Question

how to determine the maxima, minima or saddle on partial derivative?

Answer 1

there is a rule that implements partial derivatives:

Fxx Fyy - (Fxy)^2

this value is similar to a determinant in a quadratic equation and its output tells us about saddle points or not

Answer 2

D < 0, saddle point
D = 0, undetermined
D > 0, observe Fxx
Fxx is +, min
Fxx is -, max

Answer 3

i've already got the result of that...
the result of Fxx Fyy - F(xy)^2 is bigger than zero...
but the Fxx is zero...
so how to determine it?

Answer 4

youve made an error then

0 - F^2 is not bigger than 0 ... unless you have some complex values i spose

Answer 5

hahaha...
how careless am i...
thx for your correction sir....

Answer 6

Suppose \(f(x)\) is a function of x that is twice differentiable at a stationary point \(x_0\).

1. If \(f^{''}(x_0)>0\), then \(f\) has a local minimum at \(x_0\).

2. If \(f^{''}(x_0)<0\), then \(f\) has a local maximum at \(x_0\).

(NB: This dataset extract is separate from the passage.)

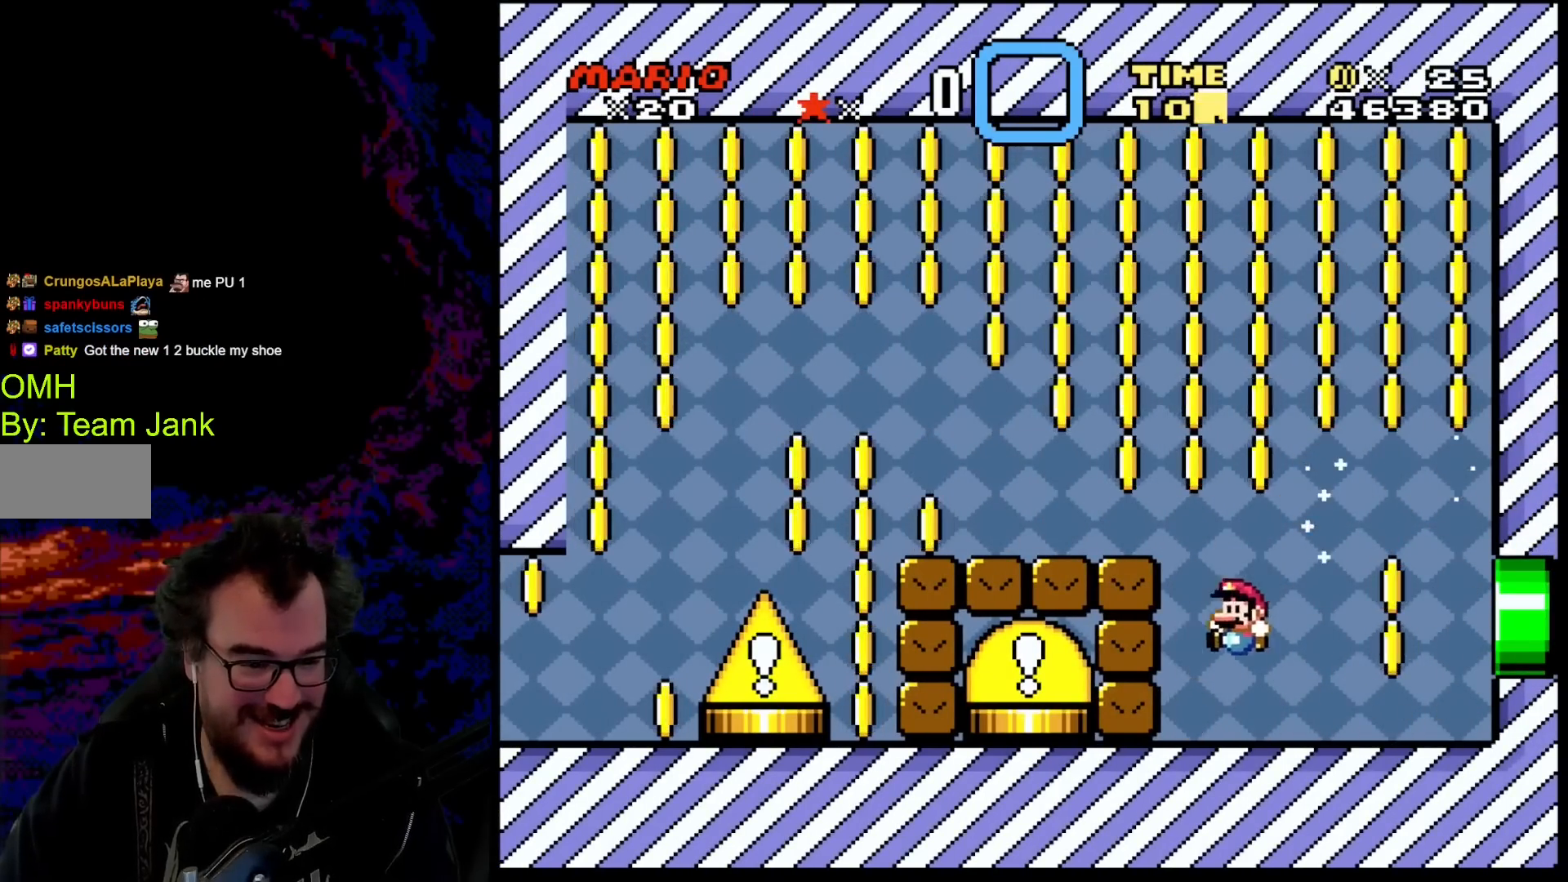
{"buttons": ["B", "Y", "DPAD_LEFT"], "events": [[283, "B", "down"], [317, "DPAD_LEFT", "down"]]}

The extremum test gives slightly more general conditions under which a function with \(f^{''}(x_0)=0\) is a maximum or minimum.

If f(x,y) is a two-dimensional function that has a local extremum at a point \((x_0,y_0)\) and has continuous partial derivatives at this point, then \(f_x(x_0,y_0)=0\) and \(f_y(x_0,y_0)=0\). The second partial derivatives test classifies the point as a local maximum or local minimum.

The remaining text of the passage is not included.